Diener lives up to if not outplays his contract, JO does not. Diener is also healthy, JO is not. We're not saying Diener could get more in a trade than JO, we're saying more teams would want Diener than JO because right now JO is a gigantic risk for any team to take on.


----------



## rock747 (Aug 3, 2004)

DienerTime said:


> We're not saying Diener could get more in a trade than JO, we're saying more teams would want Diener than JO because right now JO is a gigantic risk for any team to take on.
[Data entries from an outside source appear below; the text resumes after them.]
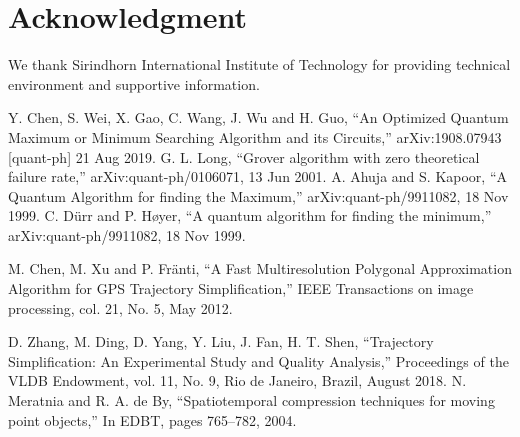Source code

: \documentclass[conference]{IEEEtran}
\begin{document}
	
	\section*{Acknowledgment}
	
	We thank Sirindhorn International Institute of Technology for providing technical environment and supportive information.
	
	
	
	
	\begin{thebibliography}{00}
		 Y. Chen, S. Wei, X. Gao, C. Wang, J. Wu and H. Guo, ``An Optimized Quantum Maximum or Minimum Searching Algorithm and its Circuits,'' arXiv:1908.07943 [quant-ph] 21 Aug 2019.
		 G. L. Long, ``Grover algorithm with zero theoretical failure rate,''	arXiv:quant-ph/0106071, 13 Jun 2001.
		 A. Ahuja and S. Kapoor, ``A Quantum Algorithm for finding the Maximum,''	arXiv:quant-ph/9911082, 18 Nov 1999.
		 C. Dürr and P. Høyer, ``A quantum algorithm for finding the minimum,''	arXiv:quant-ph/9911082, 18 Nov 1999.
		
		 M. Chen, M. Xu and P. Fränti, ``A Fast Multiresolution Polygonal
		Approximation Algorithm for GPS
		Trajectory Simplification,'' IEEE Transactions on image processing, col. 21, No. 5, May 2012.
		
		 D. Zhang, M. Ding, D. Yang, Y. Liu, J. Fan, H. T. Shen, ``Trajectory Simplification: An Experimental Study and Quality Analysis,'' Proceedings of the VLDB Endowment, vol. 11, No. 9, Rio de Janeiro, Brazil, August 2018.
		 N. Meratnia and R. A. de By, ``Spatiotemporal compression techniques for moving point objects,'' In EDBT, pages 765–782, 2004.
		
		
		
		
	\end{thebibliography}
	
\end{document}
I'm not saying that. I'm pretty sure more teams would be interested in JO than Diener. Risk or no risk.


----------



## Knick Killer (Jul 16, 2006)

rock747 said:


> I'm not saying that. I'm pretty sure more teams would be interested in JO than Diener. Risk or no risk.


I totally agree.


----------



## Sliccat (Oct 16, 2004)

rock747 said:


> I'm not saying that. I'm pretty sure more teams would be interested in JO than Diener. Risk or no risk.


It depends on how you mean that. Because of Diener's much lower contract, he's just more attractive and easier to move. Of course, if a team could pick one, they'd pick JO.

But because of his contract and injuries, nobody really wants to touch him right now.


----------



## PacersorBust (Mar 6, 2008)

Wayne said:


> For Steve Nash or Chris Paul or somebody


No, i mean forefeiting as in not picking at all.


----------